Mr. Queirey further testified that the training program Mr. DeMarco discussed in his letter is the "Transit certificate program", being developed by the Transit Authority and the union (Local 100) (TR2 at 104). The goal of this program is to train employees in lower level positions, including cleaners, to provide them with sufficient preparation for higher level positions in order to establish "job affinity" justifying their collateral eligibility for promotional opportunities (id. at 104-105). Mr. Queirey testified, however, that this training program is still being worked on and, thus, was not in existence in 2004, nor has it been implemented to date (id.). He further stated that he was not aware of any Transit Authority training programs in existence in 2004 intended to train cleaners for other positions, nor was he aware of any training offered by the Transit Authority to instruct cleaners how to encode Metrocards (id. at 105).
_ _ _ _
* _Exercise task_
According to the testimony above, which two parties are developing the "Transit certificate program"?

* _Records from a dataset_
_ _ _ _
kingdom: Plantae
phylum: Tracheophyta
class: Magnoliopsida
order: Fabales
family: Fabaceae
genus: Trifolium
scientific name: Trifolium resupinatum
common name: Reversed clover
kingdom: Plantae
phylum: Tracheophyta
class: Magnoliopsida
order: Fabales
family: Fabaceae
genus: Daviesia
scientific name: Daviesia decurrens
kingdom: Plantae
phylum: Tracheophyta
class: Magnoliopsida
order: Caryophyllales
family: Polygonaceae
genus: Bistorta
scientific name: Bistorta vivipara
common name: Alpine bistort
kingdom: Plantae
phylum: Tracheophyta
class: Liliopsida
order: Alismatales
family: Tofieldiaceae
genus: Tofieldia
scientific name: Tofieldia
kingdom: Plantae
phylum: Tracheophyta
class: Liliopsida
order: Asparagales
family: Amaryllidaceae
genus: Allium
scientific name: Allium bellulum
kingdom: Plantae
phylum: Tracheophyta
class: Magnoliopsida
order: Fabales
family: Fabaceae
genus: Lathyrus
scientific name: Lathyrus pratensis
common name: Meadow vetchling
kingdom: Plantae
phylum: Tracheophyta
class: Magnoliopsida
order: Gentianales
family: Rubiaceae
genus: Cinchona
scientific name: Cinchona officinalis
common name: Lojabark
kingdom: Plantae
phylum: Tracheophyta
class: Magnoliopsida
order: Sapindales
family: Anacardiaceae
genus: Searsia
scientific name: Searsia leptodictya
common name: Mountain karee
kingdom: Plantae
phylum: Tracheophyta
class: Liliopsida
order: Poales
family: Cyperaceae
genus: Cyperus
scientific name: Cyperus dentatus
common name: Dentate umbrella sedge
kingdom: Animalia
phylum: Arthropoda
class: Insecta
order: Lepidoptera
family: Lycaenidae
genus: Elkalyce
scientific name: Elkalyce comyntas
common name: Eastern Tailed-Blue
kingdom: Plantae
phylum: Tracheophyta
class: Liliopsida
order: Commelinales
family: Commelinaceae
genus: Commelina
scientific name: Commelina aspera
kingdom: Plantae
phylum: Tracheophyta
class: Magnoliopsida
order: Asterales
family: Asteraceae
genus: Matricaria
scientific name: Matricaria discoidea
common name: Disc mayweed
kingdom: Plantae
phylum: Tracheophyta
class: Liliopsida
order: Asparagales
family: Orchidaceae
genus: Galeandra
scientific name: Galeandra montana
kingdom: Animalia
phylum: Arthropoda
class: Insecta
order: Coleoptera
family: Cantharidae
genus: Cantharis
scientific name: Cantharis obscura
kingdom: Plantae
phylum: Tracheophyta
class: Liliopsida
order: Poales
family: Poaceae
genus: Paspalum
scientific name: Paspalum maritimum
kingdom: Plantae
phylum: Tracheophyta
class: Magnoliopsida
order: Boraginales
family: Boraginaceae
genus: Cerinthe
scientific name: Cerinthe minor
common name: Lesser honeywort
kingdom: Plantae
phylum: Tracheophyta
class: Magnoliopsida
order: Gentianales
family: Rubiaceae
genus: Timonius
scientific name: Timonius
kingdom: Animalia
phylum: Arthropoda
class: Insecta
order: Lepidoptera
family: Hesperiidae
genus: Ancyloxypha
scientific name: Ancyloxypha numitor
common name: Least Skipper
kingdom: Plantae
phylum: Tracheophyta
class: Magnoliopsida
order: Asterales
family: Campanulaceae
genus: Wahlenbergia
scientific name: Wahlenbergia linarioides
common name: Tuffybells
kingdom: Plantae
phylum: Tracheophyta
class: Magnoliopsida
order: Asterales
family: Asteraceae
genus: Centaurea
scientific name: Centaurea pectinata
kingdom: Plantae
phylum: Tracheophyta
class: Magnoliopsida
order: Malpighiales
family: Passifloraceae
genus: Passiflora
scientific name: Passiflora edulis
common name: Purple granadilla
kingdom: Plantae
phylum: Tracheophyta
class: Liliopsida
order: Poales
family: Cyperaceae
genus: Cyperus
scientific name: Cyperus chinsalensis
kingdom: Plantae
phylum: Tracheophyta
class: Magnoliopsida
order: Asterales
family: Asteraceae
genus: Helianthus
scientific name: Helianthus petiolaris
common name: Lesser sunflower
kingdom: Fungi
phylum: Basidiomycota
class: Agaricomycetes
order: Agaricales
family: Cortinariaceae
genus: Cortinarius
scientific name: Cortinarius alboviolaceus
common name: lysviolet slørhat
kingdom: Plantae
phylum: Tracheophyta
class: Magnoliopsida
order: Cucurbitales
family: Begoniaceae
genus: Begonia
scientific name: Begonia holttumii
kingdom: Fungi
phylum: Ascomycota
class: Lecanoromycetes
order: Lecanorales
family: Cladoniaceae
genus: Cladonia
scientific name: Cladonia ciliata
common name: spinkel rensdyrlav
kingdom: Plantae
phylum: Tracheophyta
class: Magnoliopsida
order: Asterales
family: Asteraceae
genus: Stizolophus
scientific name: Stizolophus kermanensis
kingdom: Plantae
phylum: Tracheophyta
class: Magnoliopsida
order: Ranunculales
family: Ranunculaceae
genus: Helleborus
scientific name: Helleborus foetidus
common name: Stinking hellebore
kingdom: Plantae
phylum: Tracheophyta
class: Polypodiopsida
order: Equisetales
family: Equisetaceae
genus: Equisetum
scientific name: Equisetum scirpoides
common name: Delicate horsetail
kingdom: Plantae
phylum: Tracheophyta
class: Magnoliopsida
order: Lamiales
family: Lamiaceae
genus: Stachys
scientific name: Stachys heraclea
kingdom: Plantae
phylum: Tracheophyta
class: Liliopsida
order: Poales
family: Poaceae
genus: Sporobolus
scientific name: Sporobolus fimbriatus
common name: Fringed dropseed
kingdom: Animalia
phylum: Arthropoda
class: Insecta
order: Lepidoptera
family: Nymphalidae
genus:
_ _ _ _
* _Reply_
The Transit Authority and the union (Local 100).